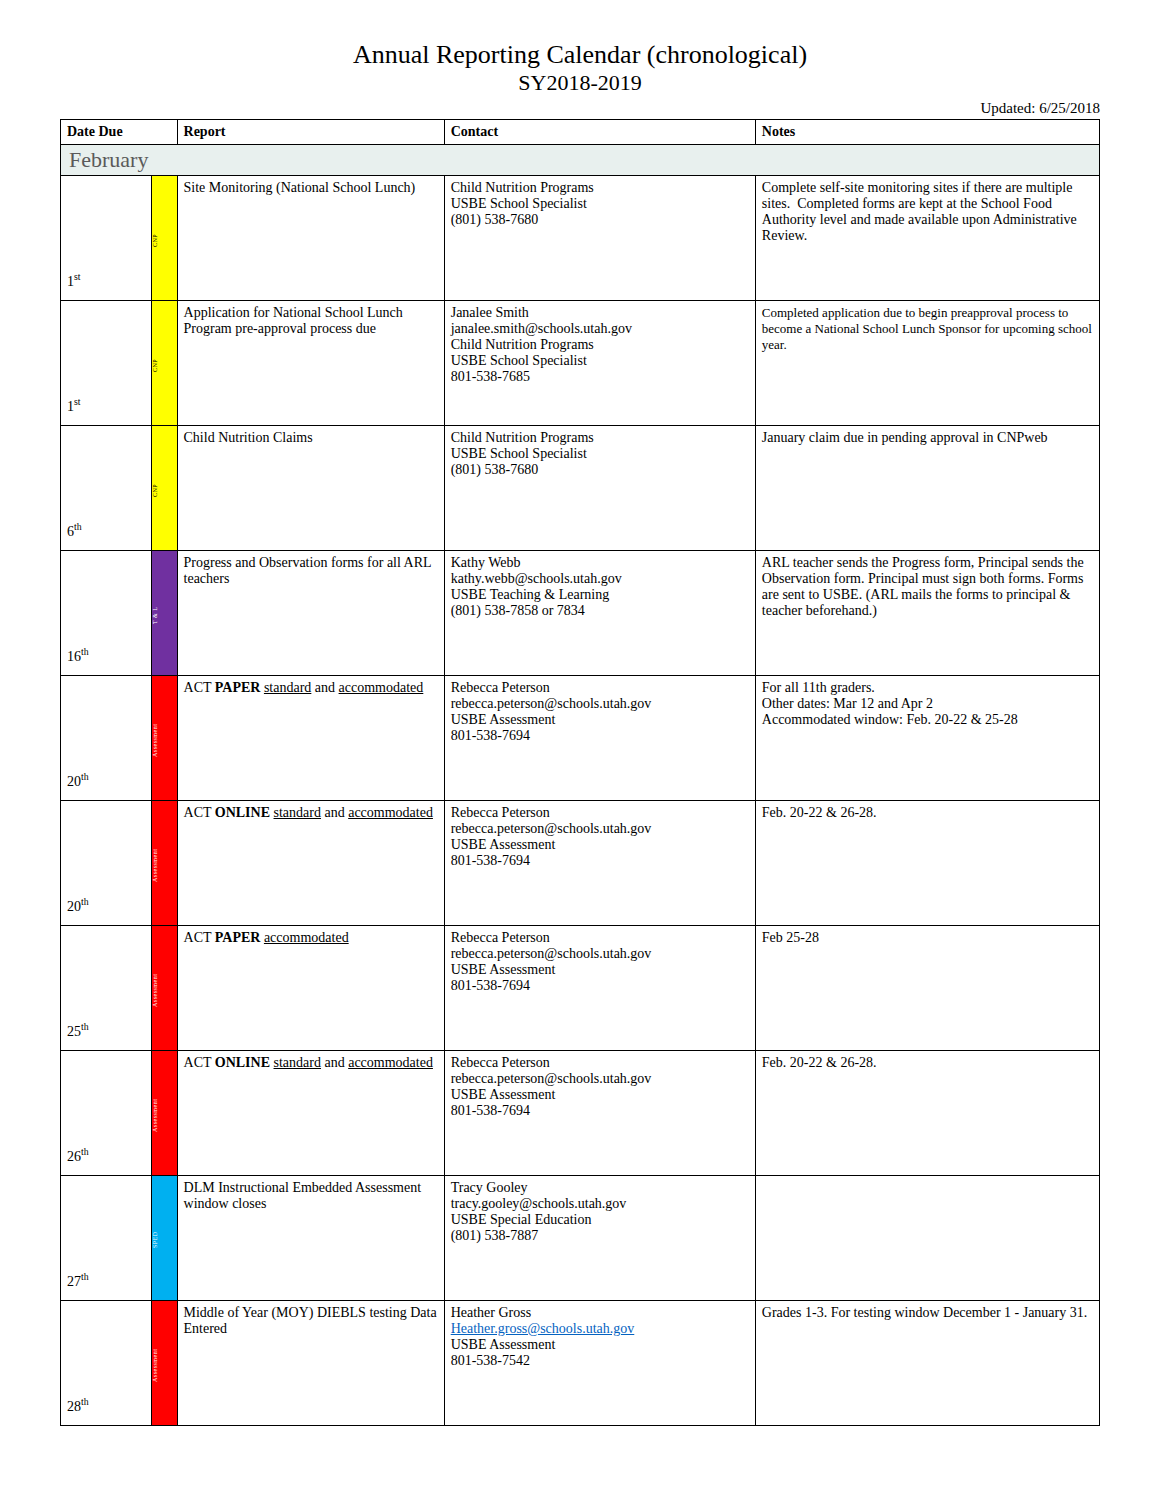Annual Reporting Calendar (chronological)
SY2018-2019
Updated: 6/25/2018
| Date Due | Report | Contact | Notes |
| --- | --- | --- | --- |
| February |
| 1 st | CNP | Site Monitoring (National School Lunch) | Child Nutrition Programs USBE School Specialist (801) 538-7680 | Complete self-site monitoring sites if there are multiple sites. Completed forms are kept at the School Food Authority level and made available upon Administrative Review. |
| 1 st | CNP | Application for National School Lunch Program pre-approval process due | Janalee Smith janalee.smith@schools.utah.gov Child Nutrition Programs USBE School Specialist 801-538-7685 | Completed application due to begin preapproval process to become a National School Lunch Sponsor for upcoming school year. |
| 6 th | CNP | Child Nutrition Claims | Child Nutrition Programs USBE School Specialist (801) 538-7680 | January claim due in pending approval in CNPweb |
| 16 th | T & L | Progress and Observation forms for all ARL teachers | Kathy Webb kathy.webb@schools.utah.gov USBE Teaching & Learning (801) 538-7858 or 7834 | ARL teacher sends the Progress form, Principal sends the Observation form. Principal must sign both forms. Forms are sent to USBE. (ARL mails the forms to principal & teacher beforehand.) |
| 20 th | Assessment | ACT PAPER standard and accommodated | Rebecca Peterson rebecca.peterson@schools.utah.gov USBE Assessment 801-538-7694 | For all 11th graders. Other dates: Mar 12 and Apr 2 Accommodated window: Feb. 20-22 & 25-28 |
| 20 th | Assessment | ACT ONLINE standard and accommodated | Rebecca Peterson rebecca.peterson@schools.utah.gov USBE Assessment 801-538-7694 | Feb. 20-22 & 26-28. |
| 25 th | Assessment | ACT PAPER accommodated | Rebecca Peterson rebecca.peterson@schools.utah.gov USBE Assessment 801-538-7694 | Feb 25-28 |
| 26 th | Assessment | ACT ONLINE standard and accommodated | Rebecca Peterson rebecca.peterson@schools.utah.gov USBE Assessment 801-538-7694 | Feb. 20-22 & 26-28. |
| 27 th | SPED | DLM Instructional Embedded Assessment window closes | Tracy Gooley tracy.gooley@schools.utah.gov USBE Special Education (801) 538-7887 | |
| 28 th | Assessment | Middle of Year (MOY) DIEBLS testing Data Entered | Heather Gross Heather.gross@schools.utah.gov USBE Assessment 801-538-7542 | Grades 1-3. For testing window December 1 - January 31. |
_ _ _
WHAT IS REQUIRED
With "USBE" as the string to look for, count the matching lines above and give the number by itself.

EXERCISE RESULT
10